Amanos should be fine with Apistos, but smaller shrimp like cherries and the like will likely end up missing over time.
They are not overly sensitive to CO2, so if you have your levels stable for other fish they should do fine. Territorial pissings once they pair off are likely to occur.


----------



## Angry the Clown (Aug 26, 2006)

Would there be an issue with putting them with other Apistos, like a pair or two of GBR's in a heavily planted 75g? I have been toying with the idea of getting a pair of the caca's, but don't want huge problems by mixing Apisto species in the same tank.


----------



## hooha (Apr 21, 2005)

a 75 gallon should be enough room for 2 or 3 pair to make their own territories....


----------



## Left C (Jun 14, 2005)

Angry the Clown said:


> Would there be an issue with putting them with other Apistos, like a pair or two of GBR's in a heavily planted 75g? I have been toying with the idea of getting a pair of the caca's, but don't want huge problems by mixing Apisto species in the same tank.

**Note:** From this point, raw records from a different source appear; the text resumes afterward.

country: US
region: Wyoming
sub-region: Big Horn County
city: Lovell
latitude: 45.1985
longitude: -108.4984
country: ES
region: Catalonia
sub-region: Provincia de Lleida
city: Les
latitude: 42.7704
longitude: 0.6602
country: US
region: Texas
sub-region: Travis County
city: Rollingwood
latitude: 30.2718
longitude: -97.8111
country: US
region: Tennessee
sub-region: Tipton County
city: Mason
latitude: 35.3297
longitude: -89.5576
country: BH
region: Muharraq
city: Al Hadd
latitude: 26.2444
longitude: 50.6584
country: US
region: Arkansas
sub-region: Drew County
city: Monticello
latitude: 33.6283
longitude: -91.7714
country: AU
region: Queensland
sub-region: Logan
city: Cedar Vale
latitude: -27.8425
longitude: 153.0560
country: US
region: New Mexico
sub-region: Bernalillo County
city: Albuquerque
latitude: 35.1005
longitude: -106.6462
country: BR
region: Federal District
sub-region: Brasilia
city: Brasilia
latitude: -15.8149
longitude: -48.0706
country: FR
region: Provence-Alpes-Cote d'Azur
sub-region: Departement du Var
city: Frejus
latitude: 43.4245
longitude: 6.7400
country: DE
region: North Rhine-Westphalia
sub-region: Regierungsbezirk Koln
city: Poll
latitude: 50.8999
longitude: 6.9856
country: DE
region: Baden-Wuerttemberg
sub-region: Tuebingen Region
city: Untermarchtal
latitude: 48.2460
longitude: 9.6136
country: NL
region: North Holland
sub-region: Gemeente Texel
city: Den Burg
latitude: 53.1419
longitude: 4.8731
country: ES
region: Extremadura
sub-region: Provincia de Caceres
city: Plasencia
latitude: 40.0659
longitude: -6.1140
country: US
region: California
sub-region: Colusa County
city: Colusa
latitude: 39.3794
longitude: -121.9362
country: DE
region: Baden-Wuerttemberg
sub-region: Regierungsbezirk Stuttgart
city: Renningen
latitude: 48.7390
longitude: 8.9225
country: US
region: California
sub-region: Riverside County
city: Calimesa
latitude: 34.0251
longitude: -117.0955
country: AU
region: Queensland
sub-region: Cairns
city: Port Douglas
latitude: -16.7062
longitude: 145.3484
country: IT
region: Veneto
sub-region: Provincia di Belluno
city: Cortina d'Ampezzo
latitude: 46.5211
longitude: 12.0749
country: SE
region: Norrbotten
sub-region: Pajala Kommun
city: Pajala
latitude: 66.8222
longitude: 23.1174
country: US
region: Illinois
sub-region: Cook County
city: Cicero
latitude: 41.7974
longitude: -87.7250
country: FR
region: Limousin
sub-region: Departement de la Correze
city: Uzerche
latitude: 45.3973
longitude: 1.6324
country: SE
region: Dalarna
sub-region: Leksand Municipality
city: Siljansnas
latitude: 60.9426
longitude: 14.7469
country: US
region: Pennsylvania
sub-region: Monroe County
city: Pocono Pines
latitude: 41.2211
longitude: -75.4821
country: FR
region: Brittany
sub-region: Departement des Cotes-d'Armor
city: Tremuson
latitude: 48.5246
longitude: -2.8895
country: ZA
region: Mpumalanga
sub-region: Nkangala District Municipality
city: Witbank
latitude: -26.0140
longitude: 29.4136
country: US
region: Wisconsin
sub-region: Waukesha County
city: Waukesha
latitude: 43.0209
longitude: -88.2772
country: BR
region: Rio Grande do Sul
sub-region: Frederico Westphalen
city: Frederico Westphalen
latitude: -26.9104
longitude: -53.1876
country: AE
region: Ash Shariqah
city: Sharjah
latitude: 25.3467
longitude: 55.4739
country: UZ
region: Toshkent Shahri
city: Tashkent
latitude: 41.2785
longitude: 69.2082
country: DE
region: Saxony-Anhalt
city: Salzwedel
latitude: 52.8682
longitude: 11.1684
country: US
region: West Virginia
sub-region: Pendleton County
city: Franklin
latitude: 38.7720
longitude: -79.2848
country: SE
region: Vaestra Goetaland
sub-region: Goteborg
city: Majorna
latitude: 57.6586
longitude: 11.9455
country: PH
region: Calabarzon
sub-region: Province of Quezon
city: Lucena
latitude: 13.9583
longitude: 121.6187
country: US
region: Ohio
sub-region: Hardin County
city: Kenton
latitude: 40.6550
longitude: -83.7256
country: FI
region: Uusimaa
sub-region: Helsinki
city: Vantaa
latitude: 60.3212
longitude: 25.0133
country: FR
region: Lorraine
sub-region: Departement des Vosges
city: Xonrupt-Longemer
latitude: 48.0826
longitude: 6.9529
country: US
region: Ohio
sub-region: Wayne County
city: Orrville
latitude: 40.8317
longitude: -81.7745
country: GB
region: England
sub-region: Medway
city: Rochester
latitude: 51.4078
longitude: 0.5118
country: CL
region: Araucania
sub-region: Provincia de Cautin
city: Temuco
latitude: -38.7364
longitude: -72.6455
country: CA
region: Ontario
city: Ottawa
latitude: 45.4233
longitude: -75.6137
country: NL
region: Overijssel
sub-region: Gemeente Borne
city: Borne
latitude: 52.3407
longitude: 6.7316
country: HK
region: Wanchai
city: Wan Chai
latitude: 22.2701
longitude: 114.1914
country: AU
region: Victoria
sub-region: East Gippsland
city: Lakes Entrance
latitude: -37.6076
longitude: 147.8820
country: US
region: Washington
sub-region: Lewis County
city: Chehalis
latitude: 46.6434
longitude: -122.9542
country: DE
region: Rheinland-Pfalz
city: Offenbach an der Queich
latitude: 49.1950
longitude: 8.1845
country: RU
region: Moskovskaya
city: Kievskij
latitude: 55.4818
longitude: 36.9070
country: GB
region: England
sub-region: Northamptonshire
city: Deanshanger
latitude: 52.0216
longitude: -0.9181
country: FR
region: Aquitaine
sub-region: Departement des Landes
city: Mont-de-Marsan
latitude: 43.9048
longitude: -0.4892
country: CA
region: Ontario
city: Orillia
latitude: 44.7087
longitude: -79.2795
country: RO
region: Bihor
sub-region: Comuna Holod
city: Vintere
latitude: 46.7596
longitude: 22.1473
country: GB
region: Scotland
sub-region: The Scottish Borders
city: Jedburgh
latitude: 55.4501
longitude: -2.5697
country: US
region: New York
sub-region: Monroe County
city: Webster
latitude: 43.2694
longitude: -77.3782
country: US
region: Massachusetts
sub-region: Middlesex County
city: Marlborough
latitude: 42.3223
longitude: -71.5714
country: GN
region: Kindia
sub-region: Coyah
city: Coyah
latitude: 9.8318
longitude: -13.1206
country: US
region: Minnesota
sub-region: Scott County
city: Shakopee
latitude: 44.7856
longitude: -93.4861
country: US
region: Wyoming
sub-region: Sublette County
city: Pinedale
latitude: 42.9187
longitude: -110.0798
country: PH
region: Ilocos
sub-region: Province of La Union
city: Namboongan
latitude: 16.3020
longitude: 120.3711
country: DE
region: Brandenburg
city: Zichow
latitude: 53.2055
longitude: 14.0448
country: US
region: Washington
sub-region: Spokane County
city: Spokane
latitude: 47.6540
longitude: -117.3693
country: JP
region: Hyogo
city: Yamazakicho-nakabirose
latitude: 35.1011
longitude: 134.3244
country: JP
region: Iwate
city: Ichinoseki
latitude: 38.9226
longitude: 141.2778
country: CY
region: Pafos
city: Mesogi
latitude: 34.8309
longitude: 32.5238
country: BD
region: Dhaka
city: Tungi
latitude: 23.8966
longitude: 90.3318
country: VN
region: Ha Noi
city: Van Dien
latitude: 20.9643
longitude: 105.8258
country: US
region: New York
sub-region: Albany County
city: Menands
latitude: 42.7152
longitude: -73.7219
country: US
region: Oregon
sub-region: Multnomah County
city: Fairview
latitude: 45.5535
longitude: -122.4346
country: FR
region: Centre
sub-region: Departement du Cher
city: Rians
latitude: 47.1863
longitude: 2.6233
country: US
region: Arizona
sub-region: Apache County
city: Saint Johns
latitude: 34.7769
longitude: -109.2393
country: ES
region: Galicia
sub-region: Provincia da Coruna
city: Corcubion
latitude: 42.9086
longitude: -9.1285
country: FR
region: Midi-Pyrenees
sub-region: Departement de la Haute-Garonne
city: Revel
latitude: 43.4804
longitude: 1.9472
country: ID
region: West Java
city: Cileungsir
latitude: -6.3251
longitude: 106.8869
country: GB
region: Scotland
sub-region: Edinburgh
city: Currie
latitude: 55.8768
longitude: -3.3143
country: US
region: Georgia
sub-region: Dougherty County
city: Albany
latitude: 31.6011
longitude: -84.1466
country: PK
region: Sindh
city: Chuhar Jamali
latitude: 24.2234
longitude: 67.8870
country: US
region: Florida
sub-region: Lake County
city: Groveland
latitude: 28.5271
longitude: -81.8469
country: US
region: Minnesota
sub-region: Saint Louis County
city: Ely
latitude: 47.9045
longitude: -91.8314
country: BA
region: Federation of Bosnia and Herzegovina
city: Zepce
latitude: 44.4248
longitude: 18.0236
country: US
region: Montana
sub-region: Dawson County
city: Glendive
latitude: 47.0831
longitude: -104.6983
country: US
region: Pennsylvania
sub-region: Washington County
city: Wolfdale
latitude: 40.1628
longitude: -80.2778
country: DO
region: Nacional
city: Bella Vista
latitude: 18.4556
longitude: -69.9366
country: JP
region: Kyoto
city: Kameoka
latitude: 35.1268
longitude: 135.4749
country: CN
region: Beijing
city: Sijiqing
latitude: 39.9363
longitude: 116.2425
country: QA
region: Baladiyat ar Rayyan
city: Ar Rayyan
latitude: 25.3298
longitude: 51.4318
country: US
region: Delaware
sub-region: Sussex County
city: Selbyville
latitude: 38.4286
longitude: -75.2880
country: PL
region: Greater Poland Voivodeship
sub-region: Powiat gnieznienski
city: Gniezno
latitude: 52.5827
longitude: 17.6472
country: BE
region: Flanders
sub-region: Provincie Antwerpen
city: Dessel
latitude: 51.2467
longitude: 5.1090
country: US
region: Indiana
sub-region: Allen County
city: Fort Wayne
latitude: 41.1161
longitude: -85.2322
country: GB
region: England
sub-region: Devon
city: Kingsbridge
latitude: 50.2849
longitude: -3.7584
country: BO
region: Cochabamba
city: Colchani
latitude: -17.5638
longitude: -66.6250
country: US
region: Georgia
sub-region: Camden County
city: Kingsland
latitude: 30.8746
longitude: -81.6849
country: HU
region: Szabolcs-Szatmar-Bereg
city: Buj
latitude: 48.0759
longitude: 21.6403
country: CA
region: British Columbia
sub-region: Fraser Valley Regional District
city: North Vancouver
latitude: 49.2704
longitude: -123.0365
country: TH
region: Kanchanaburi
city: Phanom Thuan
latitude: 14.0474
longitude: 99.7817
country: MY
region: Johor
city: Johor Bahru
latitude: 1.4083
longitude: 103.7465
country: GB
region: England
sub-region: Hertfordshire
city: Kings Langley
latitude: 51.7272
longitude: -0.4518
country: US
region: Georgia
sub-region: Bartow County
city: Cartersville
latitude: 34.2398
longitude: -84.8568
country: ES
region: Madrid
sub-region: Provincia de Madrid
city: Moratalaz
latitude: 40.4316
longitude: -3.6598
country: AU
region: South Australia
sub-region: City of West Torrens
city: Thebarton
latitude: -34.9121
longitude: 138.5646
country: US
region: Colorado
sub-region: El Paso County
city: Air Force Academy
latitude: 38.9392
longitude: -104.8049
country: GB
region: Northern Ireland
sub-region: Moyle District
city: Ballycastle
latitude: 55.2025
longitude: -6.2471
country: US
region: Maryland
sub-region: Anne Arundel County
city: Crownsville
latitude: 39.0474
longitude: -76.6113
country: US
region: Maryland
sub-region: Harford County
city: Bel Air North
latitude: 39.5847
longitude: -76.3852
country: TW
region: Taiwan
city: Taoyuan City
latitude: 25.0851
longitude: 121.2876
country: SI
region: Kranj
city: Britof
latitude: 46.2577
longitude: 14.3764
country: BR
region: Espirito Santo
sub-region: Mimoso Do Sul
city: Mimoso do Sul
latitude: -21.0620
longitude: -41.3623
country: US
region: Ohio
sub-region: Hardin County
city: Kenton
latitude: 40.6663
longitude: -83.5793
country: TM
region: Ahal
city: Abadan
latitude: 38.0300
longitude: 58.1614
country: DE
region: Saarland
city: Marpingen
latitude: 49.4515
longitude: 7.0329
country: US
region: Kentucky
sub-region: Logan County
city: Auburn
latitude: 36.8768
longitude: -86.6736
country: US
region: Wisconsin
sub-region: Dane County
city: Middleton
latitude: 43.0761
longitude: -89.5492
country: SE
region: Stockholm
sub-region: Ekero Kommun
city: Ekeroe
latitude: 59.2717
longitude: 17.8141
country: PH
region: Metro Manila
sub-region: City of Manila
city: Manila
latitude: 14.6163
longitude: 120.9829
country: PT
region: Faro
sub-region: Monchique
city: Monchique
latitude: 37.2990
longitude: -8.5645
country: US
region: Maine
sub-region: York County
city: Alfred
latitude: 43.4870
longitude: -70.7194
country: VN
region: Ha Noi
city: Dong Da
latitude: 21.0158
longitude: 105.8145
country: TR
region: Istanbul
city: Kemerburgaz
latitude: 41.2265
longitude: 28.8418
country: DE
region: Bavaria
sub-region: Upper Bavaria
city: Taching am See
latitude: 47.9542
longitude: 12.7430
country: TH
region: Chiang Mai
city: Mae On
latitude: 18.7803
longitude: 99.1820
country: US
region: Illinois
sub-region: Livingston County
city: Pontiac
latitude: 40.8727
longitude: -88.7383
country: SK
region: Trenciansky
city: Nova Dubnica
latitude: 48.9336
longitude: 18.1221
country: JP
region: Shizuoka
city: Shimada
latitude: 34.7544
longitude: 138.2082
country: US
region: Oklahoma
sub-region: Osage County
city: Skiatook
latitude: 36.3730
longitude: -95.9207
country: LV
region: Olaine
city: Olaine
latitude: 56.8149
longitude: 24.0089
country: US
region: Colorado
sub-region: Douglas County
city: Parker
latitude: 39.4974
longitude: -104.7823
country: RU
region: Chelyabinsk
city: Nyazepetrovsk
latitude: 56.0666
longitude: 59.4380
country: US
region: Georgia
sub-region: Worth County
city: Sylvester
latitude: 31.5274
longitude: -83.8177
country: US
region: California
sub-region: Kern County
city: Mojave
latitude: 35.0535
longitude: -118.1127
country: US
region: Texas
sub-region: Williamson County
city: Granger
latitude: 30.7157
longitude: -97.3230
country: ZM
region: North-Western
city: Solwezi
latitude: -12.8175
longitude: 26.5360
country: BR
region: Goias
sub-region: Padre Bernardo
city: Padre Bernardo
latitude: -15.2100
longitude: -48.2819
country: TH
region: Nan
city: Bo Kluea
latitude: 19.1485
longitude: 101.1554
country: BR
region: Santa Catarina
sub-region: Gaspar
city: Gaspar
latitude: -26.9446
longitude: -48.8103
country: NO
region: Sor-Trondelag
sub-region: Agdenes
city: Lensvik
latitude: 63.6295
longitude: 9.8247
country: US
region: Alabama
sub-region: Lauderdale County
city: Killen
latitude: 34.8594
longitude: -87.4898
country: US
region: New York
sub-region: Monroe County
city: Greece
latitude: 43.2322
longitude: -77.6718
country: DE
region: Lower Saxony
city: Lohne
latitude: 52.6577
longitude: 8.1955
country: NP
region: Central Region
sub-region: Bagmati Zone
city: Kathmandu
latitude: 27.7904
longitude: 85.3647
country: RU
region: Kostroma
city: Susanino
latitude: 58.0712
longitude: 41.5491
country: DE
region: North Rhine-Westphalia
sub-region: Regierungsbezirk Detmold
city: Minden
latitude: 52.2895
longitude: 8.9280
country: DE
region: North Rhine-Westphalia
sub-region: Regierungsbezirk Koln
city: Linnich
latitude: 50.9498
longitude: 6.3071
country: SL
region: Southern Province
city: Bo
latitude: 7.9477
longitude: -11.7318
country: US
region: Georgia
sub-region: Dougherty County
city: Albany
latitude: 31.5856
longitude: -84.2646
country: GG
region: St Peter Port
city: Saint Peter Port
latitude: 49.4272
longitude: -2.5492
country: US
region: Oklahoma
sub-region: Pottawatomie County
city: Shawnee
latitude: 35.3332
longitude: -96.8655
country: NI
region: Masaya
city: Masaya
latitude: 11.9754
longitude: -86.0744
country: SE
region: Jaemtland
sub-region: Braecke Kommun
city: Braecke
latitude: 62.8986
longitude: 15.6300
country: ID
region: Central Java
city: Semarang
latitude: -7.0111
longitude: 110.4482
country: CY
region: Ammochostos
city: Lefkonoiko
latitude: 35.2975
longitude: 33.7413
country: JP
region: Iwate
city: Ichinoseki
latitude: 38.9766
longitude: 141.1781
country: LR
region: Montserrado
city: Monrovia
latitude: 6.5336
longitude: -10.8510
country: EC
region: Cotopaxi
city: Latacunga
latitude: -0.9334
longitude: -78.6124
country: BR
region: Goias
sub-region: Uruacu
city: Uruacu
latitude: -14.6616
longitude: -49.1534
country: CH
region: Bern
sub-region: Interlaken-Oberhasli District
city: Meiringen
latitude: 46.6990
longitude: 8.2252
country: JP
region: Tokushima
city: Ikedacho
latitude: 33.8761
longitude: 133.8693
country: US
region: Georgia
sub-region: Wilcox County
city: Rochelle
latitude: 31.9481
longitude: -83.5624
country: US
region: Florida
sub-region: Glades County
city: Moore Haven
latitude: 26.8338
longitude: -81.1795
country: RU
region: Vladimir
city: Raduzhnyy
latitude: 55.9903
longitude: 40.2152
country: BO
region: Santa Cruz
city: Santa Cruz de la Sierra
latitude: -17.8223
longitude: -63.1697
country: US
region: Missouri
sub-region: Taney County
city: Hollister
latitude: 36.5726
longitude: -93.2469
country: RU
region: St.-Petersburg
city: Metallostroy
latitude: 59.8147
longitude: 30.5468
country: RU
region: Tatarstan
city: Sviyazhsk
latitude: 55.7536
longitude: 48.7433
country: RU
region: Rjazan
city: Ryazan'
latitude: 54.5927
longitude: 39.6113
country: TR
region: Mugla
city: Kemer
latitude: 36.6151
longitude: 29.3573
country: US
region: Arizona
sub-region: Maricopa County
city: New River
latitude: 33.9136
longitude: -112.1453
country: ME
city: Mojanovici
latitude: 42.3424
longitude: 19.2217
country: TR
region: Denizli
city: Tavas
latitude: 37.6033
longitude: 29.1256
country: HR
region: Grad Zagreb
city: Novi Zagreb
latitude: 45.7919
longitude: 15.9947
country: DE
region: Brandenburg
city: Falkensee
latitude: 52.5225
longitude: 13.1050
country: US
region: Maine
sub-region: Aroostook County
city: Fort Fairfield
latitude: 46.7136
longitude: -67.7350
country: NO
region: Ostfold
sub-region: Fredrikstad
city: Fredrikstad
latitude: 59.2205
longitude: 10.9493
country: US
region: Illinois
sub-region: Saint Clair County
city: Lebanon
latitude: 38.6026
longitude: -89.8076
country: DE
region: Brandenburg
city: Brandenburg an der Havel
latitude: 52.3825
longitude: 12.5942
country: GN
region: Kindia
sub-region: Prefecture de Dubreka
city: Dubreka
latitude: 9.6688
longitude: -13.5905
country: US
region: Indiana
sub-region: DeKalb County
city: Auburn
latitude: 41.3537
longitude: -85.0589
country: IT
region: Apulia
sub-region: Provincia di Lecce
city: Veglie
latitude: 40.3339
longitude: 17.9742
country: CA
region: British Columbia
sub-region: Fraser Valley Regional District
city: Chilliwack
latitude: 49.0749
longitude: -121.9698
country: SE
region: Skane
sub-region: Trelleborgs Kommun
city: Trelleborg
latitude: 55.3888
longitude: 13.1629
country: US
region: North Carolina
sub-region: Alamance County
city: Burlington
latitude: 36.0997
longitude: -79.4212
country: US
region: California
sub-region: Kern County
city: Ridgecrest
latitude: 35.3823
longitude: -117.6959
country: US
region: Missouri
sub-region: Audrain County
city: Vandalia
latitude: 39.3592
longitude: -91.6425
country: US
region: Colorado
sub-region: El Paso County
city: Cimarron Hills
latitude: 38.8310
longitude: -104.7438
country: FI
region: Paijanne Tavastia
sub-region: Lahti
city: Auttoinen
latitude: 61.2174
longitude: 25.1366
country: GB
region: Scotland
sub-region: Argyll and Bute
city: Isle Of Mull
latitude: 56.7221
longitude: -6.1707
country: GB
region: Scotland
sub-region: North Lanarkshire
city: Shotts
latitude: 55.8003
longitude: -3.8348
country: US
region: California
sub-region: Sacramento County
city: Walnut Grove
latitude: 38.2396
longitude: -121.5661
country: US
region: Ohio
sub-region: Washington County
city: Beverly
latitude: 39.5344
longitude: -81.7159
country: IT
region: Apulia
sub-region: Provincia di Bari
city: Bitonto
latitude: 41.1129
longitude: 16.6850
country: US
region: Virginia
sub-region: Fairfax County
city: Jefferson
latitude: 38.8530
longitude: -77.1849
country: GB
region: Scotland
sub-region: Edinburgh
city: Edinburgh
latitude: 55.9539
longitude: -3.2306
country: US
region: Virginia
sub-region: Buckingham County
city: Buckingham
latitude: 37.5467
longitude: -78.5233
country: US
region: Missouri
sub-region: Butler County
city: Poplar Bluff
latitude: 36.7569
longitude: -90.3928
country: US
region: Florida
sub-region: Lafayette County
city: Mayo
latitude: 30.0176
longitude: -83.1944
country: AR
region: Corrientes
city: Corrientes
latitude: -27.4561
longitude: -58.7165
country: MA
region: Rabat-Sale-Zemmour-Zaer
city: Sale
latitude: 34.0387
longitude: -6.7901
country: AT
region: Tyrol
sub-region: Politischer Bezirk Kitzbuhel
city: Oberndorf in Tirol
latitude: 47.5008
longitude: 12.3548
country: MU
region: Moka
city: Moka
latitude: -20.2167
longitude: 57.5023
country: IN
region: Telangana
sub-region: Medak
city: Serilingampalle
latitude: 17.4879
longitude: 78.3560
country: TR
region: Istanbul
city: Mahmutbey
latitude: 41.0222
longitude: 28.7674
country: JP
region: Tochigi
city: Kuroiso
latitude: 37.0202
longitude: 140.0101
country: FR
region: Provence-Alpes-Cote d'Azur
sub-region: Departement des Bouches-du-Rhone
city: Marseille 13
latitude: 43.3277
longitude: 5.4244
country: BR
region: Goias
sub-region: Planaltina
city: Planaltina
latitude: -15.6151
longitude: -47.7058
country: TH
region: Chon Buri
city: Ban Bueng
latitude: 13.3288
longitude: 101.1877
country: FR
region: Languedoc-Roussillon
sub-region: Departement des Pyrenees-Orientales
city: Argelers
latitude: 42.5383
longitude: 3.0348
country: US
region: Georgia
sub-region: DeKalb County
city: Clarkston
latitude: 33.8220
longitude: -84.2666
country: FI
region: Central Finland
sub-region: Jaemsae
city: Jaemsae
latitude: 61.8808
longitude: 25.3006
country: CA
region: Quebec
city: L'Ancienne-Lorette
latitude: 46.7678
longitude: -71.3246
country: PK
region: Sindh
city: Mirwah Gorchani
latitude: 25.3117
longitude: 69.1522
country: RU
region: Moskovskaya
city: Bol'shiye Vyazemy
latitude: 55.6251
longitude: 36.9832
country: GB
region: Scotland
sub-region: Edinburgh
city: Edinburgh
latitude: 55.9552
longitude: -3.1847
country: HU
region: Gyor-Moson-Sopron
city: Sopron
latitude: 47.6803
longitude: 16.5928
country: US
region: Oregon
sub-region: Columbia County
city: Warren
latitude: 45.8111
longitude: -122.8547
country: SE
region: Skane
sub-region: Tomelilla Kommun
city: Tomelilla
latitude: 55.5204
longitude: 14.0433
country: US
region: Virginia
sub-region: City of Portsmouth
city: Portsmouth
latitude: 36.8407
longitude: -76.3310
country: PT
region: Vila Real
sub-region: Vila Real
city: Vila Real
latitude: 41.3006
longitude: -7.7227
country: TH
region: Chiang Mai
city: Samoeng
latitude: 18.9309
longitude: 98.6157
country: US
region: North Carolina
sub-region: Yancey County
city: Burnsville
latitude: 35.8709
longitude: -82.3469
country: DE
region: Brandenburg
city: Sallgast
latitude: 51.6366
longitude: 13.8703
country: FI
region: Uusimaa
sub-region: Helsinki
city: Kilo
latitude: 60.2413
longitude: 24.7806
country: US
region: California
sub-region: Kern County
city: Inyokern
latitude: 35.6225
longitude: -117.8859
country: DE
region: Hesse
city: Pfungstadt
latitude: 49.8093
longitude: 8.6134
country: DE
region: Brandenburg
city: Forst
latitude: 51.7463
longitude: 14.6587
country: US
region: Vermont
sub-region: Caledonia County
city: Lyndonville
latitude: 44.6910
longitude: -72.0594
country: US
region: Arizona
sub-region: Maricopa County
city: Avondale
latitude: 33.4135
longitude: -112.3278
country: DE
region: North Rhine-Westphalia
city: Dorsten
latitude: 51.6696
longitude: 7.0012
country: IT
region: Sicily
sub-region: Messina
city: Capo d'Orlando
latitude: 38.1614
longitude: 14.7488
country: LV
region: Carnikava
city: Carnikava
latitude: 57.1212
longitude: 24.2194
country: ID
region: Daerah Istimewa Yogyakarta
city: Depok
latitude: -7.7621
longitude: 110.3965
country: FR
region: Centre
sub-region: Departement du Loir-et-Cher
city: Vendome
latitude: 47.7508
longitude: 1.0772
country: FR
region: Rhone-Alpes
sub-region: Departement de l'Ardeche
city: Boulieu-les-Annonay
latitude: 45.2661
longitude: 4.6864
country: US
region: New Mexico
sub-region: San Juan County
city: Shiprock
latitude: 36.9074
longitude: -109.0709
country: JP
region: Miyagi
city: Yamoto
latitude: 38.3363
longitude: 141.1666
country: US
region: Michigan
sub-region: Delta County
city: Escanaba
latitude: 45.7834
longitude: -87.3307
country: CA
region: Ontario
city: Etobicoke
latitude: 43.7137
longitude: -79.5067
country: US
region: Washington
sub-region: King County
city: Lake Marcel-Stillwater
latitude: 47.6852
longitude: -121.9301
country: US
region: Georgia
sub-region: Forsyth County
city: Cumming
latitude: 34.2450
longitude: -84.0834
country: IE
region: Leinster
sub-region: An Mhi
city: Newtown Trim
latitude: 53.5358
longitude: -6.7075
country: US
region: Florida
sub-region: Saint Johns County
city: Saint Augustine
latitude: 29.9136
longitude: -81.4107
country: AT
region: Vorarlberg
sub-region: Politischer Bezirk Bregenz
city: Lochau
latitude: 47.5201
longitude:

I had a threesome of _A. cacatuoides_ 'Orange Flash' in a heavily planted tank. I added a threesome of _A.agassizii_ and a threesome of _A. borellii_ 'Opal'. There was a pair of breeding Rams, a school of Red Phantom tetras and a school of Glow Light tetras plus otos, dwarf cories, Amano shrimp and a rubber lip pleco in the tank. The male cockatoo killed all the other Apistos. He never bothered any of the other fish or shrimp. It was odd, but he never bothered the rams. He was always laid back after that. It was a bad idea to mix all those Apistos. Then the cockatoos started breeding like clockwork.


----------



## Angry the Clown (Aug 26, 2006)

Left C said:


> I had a threesome of _A. cacatuoides_ 'Orange Flash' in a heavily planted tank. I added a threesome of _A.agassizii_ and a threesome of _A. borellii_ 'Opal'. There was a pair of breeding Rams, a school of Red Phantom tetras and a school of Glow Light tetras plus otos, dwarf cories, Amano shrimp and a rubber lip pleco in the tank. The male cockatoo killed all the other Apistos. He never bothered any of the other fish or shrimp. It was odd, but he never bothered the rams. He was always laid back after that. It was a bad idea to mix all those Apistos. Then the cockatoos started breeding like clockwork.


Perhaps it may be best to wait until I have my 20 gal tank up and running before making any hasty decisions on getting additional Apistos species. Thanks for letting us know of your experiences. The last thing I would want to do is get my blue rams killed. Besides, I have pretty hard water, and I have no intention of beginning a softening regime at this time.


----------



## IndianaSam (Mar 25, 2005)

hooha said:


> a 75 gallon should be enough room for 2 or 3 pair to make their own territories....


In a 75g, with cacatuoides, you should get 1 male and 5 or 6 females. Since cacatuoides is a harem breeder this will yield very interesting behavior. Also, since the male's territories are 3'x3' in the wild, even a 75g is too small for two males.

Sam


----------